# On the role of replicating portfolios in the pricing of financial derivatives

Replicating portfolios play a central role in terms of pricing financial derivatives. Here is a preview of what comes next in Finance 4366:

1. Buying forward is equivalent to buying the underlying on margin, and selling forward is equivalent to shorting the underlying and lending money. Like options, forwards and futures are priced by pricing the replicating portfolio and invoking the “no-arbitrage” condition. If the forward/futures price it too low, then one can earn positive returns with zero risk and zero net investment by buying forward, shorting the underlying and lending money. Similarly, if the forward futures price is too high, one can earn positive returns with zero risk and zero net investment by selling forward and buying the underlying with borrowed money. This is commonly referred to as “riskless arbitrage”; it’s riskless because you’re perfectly hedged, and it’s arbitrage because you are buying low and selling high.

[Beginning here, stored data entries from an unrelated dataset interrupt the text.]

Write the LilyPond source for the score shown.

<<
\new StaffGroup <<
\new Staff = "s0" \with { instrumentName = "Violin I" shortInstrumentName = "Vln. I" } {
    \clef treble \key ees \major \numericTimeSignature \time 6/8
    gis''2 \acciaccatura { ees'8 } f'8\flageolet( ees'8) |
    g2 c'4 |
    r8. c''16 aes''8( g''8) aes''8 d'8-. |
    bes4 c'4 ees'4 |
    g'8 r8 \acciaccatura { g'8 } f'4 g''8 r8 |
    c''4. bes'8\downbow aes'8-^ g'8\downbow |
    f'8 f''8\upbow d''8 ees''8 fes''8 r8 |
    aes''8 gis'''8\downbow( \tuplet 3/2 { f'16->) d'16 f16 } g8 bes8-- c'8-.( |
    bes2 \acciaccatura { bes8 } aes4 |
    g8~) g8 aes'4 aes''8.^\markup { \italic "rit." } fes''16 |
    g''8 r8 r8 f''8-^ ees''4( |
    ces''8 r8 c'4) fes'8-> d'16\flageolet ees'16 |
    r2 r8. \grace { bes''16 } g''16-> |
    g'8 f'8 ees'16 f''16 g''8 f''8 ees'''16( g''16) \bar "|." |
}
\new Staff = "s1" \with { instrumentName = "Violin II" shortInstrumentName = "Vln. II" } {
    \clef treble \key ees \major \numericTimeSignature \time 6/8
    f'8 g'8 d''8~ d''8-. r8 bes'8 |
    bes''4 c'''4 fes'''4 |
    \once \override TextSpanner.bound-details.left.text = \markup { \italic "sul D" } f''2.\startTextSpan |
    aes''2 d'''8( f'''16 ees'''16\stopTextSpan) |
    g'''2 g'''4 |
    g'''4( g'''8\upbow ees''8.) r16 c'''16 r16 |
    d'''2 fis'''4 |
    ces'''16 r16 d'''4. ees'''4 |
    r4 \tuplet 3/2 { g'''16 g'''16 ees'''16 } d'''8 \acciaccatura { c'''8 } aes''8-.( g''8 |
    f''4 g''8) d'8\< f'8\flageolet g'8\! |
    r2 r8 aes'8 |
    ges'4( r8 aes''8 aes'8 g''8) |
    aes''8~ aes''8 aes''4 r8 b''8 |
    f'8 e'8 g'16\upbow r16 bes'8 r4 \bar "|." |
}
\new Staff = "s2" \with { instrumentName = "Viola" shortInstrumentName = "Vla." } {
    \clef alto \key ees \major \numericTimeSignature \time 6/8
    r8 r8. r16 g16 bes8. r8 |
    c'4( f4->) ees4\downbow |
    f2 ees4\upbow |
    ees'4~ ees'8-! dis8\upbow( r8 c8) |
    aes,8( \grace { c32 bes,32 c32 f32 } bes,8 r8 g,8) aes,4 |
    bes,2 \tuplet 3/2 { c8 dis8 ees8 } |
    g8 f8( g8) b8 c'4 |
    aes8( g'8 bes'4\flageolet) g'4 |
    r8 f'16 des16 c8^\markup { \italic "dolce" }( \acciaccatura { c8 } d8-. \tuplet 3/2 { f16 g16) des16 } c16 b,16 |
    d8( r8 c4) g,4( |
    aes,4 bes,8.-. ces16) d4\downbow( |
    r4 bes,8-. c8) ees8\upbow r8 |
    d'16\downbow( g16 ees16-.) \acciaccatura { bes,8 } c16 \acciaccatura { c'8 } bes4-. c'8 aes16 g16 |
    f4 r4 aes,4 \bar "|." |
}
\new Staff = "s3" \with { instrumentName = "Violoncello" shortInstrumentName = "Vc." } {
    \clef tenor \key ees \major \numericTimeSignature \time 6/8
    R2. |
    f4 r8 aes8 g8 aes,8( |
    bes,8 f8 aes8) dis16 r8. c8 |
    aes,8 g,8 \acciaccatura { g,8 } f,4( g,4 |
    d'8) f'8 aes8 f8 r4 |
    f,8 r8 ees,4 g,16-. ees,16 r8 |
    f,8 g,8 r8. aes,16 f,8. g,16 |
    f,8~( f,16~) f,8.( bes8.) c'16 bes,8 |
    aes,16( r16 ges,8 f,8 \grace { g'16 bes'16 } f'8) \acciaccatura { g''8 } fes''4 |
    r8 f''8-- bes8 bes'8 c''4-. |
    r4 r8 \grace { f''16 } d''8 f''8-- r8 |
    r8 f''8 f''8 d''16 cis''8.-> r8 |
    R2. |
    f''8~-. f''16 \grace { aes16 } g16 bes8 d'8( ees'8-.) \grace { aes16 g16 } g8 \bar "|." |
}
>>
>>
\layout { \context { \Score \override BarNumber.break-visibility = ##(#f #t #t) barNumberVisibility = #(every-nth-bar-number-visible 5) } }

2. The replicating portfolio for a call option is a margined investment in the underlying. For example, in my teaching note entitled “A Simple Model of a Financial Market”, I provide a numerical example where the interest rate is zero, there are two states of the world, a bond which pays off \$1 in both states is worth \$1 today, and a stock that pays off \$2 in one state and \$.50 in the other state is also worth one dollar. In that example, the replicating portfolio for a European call option with an exercise price of \$1 consists of 2/3 of 1 share of stock (costing \$0.66) and a margin balance consisting of a short position in 1/3 of a bond (which is worth -\$0.33). Thus, the value of the call option is \$0.66 – \$0.33 = \$0.33.
3. Since the replicating portfolio for a call option is a margined investment in the underlying, it should come as no surprise that the replicating portfolio for a put option consists of a short position in the underlying combined with lending. Thus, in order to price the put, you need to determine and price the components of the replicating portfolio; we will begin class tomorrow by determining the the relative weightings (delta and beta) for the put’s replicating portfolio.
4. If you know the value of a call, the underlying, and the present value of the exercise price, then you can use the put-call parity equation to figure out the price for the put option; i.e., ${C_0} + PV(K) = {P_0} + {S_0} \Rightarrow {P_0} = {C_0} + PV(K) - {S_0}.$ Since we know the price of the call (\$0.33), the present value of the exercise price (\$1), and the stock price (\$1), then it follows from the put-call parity equation that the value of the put is also 33 cents. More generally, if you know the values of three of the four securities that are included in the put-call parity equation, then you can infer the “no-arbitrage” value of the fourth security.